I followed the example for Hyperparameter optimisation in the documentation. While some import statements are missing, I could manage to set up a running script and optimise a template task. Pretty cool! :) However, it seems that the default execution of that base task is not fully copied, especially the docker settings.

Expected behaviour: Copy docker settings from template task to optimisation task

Actual behaviour: I see ubuntu:18.04 image and no docker arguments in the execution page.

ainoam commented 2 years ago

Thanks for reporting @MoPl90, We'll take a look at what seems to be going wrong.

erezalg commented 2 years ago

Hi @MoPl90,

First, as for the docs, they are not supposed to have full code, it links to the full code (that should work out of the box here) hope this is clear!

As for the issue, I added this to my base task: task.set_base_docker(docker_image="ubuntu:18.04",docker_arguments='-e ENV=1',docker_setup_bash_script=['apt update'])

This set the docker, args and bash script (just dummy data).

Then on the cloned experiments, not the HPO controller, IE the experiments that the HPO processs spawns (and not the task called Automatic Hyper-Parameter Optimization) you do see this information, see below:

So I think it should work.

If this doesn't work for you, can you please let me know what SDK and server version you're using?

MoPl90 commented 2 years ago

Hi, thanks for your reply. If I set the image and options explicitly via Task.set_base_docker it works.

However, if I don't specify this explicitly, the agent neither uses the template task's docker settings, nor the clearml.conf default settings.
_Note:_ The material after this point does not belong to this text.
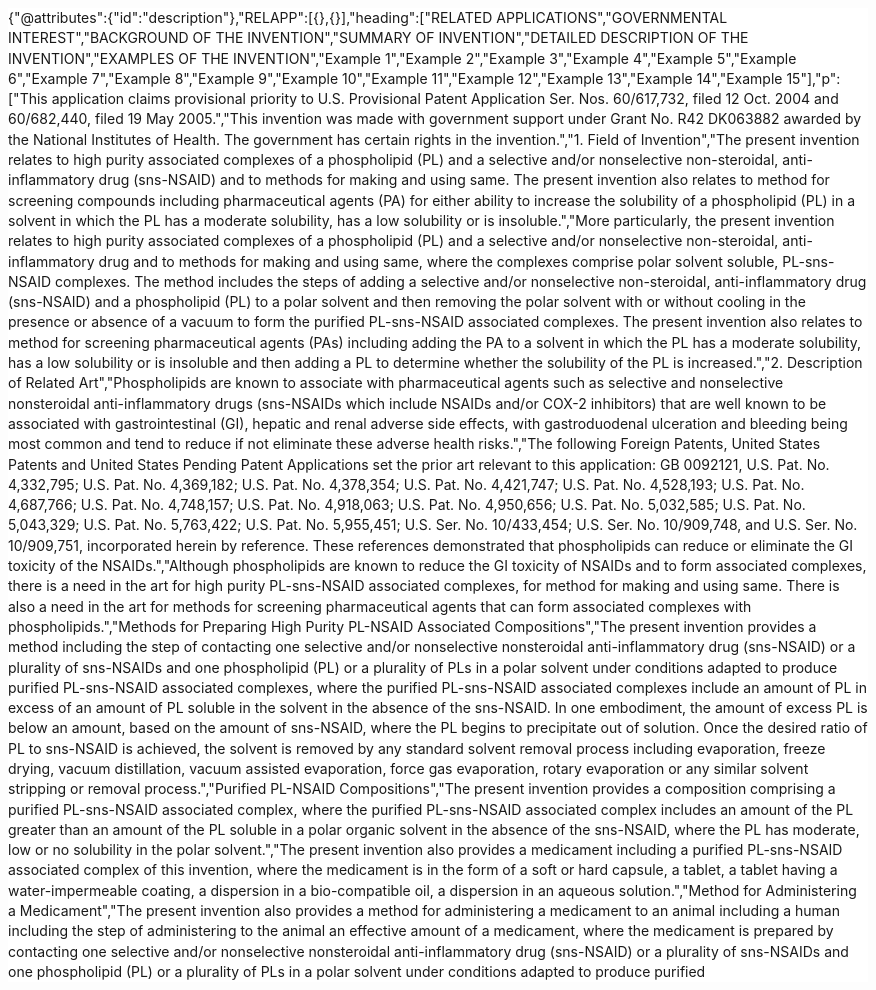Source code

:{"@attributes":{"id":"description"},"RELAPP":[{},{}],"heading":["RELATED APPLICATIONS","GOVERNMENTAL INTEREST","BACKGROUND OF THE INVENTION","SUMMARY OF INVENTION","DETAILED DESCRIPTION OF THE INVENTION","EXAMPLES OF THE INVENTION","Example 1","Example 2","Example 3","Example 4","Example 5","Example 6","Example 7","Example 8","Example 9","Example 10","Example 11","Example 12","Example 13","Example 14","Example 15"],"p":["This application claims provisional priority to U.S. Provisional Patent Application Ser. Nos. 60\/617,732, filed 12 Oct. 2004 and 60\/682,440, filed 19 May 2005.","This invention was made with government support under Grant No. R42 DK063882 awarded by the National Institutes of Health. The government has certain rights in the invention.","1. Field of Invention","The present invention relates to high purity associated complexes of a phospholipid (PL) and a selective and\/or nonselective non-steroidal, anti-inflammatory drug (sns-NSAID) and to methods for making and using same. The present invention also relates to method for screening compounds including pharmaceutical agents (PA) for either ability to increase the solubility of a phospholipid (PL) in a solvent in which the PL has a moderate solubility, has a low solubility or is insoluble.","More particularly, the present invention relates to high purity associated complexes of a phospholipid (PL) and a selective and\/or nonselective non-steroidal, anti-inflammatory drug and to methods for making and using same, where the complexes comprise polar solvent soluble, PL-sns-NSAID complexes. The method includes the steps of adding a selective and\/or nonselective non-steroidal, anti-inflammatory drug (sns-NSAID) and a phospholipid (PL) to a polar solvent and then removing the polar solvent with or without cooling in the presence or absence of a vacuum to form the purified PL-sns-NSAID associated complexes. The present invention also relates to method for screening pharmaceutical agents (PAs) including adding the PA to a solvent in which the PL has a moderate solubility, has a low solubility or is insoluble and then adding a PL to determine whether the solubility of the PL is increased.","2. Description of Related Art","Phospholipids are known to associate with pharmaceutical agents such as selective and nonselective nonsteroidal anti-inflammatory drugs (sns-NSAIDs which include NSAIDs and\/or COX-2 inhibitors) that are well known to be associated with gastrointestinal (GI), hepatic and renal adverse side effects, with gastroduodenal ulceration and bleeding being most common and tend to reduce if not eliminate these adverse health risks.","The following Foreign Patents, United States Patents and United States Pending Patent Applications set the prior art relevant to this application: GB 0092121, U.S. Pat. No. 4,332,795; U.S. Pat. No. 4,369,182; U.S. Pat. No. 4,378,354; U.S. Pat. No. 4,421,747; U.S. Pat. No. 4,528,193; U.S. Pat. No. 4,687,766; U.S. Pat. No. 4,748,157; U.S. Pat. No. 4,918,063; U.S. Pat. No. 4,950,656; U.S. Pat. No. 5,032,585; U.S. Pat. No. 5,043,329; U.S. Pat. No. 5,763,422; U.S. Pat. No. 5,955,451; U.S. Ser. No. 10\/433,454; U.S. Ser. No. 10\/909,748, and U.S. Ser. No. 10\/909,751, incorporated herein by reference. These references demonstrated that phospholipids can reduce or eliminate the GI toxicity of the NSAIDs.","Although phospholipids are known to reduce the GI toxicity of NSAIDs and to form associated complexes, there is a need in the art for high purity PL-sns-NSAID associated complexes, for method for making and using same. There is also a need in the art for methods for screening pharmaceutical agents that can form associated complexes with phospholipids.","Methods for Preparing High Purity PL-NSAID Associated Compositions","The present invention provides a method including the step of contacting one selective and\/or nonselective nonsteroidal anti-inflammatory drug (sns-NSAID) or a plurality of sns-NSAIDs and one phospholipid (PL) or a plurality of PLs in a polar solvent under conditions adapted to produce purified PL-sns-NSAID associated complexes, where the purified PL-sns-NSAID associated complexes include an amount of PL in excess of an amount of PL soluble in the solvent in the absence of the sns-NSAID. In one embodiment, the amount of excess PL is below an amount, based on the amount of sns-NSAID, where the PL begins to precipitate out of solution. Once the desired ratio of PL to sns-NSAID is achieved, the solvent is removed by any standard solvent removal process including evaporation, freeze drying, vacuum distillation, vacuum assisted evaporation, force gas evaporation, rotary evaporation or any similar solvent stripping or removal process.","Purified PL-NSAID Compositions","The present invention provides a composition comprising a purified PL-sns-NSAID associated complex, where the purified PL-sns-NSAID associated complex includes an amount of the PL greater than an amount of the PL soluble in a polar organic solvent in the absence of the sns-NSAID, where the PL has moderate, low or no solubility in the polar solvent.","The present invention also provides a medicament including a purified PL-sns-NSAID associated complex of this invention, where the medicament is in the form of a soft or hard capsule, a tablet, a tablet having a water-impermeable coating, a dispersion in a bio-compatible oil, a dispersion in an aqueous solution.","Method for Administering a Medicament","The present invention also provides a method for administering a medicament to an animal including a human including the step of administering to the animal an effective amount of a medicament, where the medicament is prepared by contacting one selective and\/or nonselective nonsteroidal anti-inflammatory drug (sns-NSAID) or a plurality of sns-NSAIDs and one phospholipid (PL) or a plurality of PLs in a polar solvent under conditions adapted to produce purified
erezalg commented 2 years ago

@MoPl90 What versions of clearml python package and clearml server are you using? Also, how are you specifying the docker image in the template task? BTW, is the clearml agent running in docker mode? Maybe a silly question but worth asking :smile:

MoPl90 commented 2 years ago

We are running version 1.6.2 of the python package, and the agents are version 1.3.0 running in docker mode. The server is on versions: 1.1.1-135 • 1.1.1 • 2.14.

I have a docker image specified in the clearml.conf file (which is ignored), and I manually added the image to the template task in the UI (which is also ignored). The correct image is only used if I use Task.set_base_docker in the HPO script.

erezalg commented 2 years ago

@MoPl90, In the conf file, are you using the agent.default_docker ? If so, it won't register unless you're running the experiment in using clearml agent. This is why it's not registered. As for adding the docker to template task from the UI, how are you doing it? Once a task is "completed" you can't add a docker image to the task.

MoPl90 commented 2 years ago

In the conf file, are you using the agent.default_docker?

Yes, exactly. And it seems that this field is ignored by the agents, since the "image" field in the Execution panel of the UI is empty unless I specify the container via Task.set_base_docker.

it won't register unless you're running the experiment in using clearml agent

Not sure I understand. If I have a base experiment using a custom container (say I specified it via Task.set_base_docker, I would expect the HPO experiments to copy those settings (as it is the case for all other execution arguments). At the moment I have to specify the container manually by calling Task.set_base_docker in the HPO experiment again.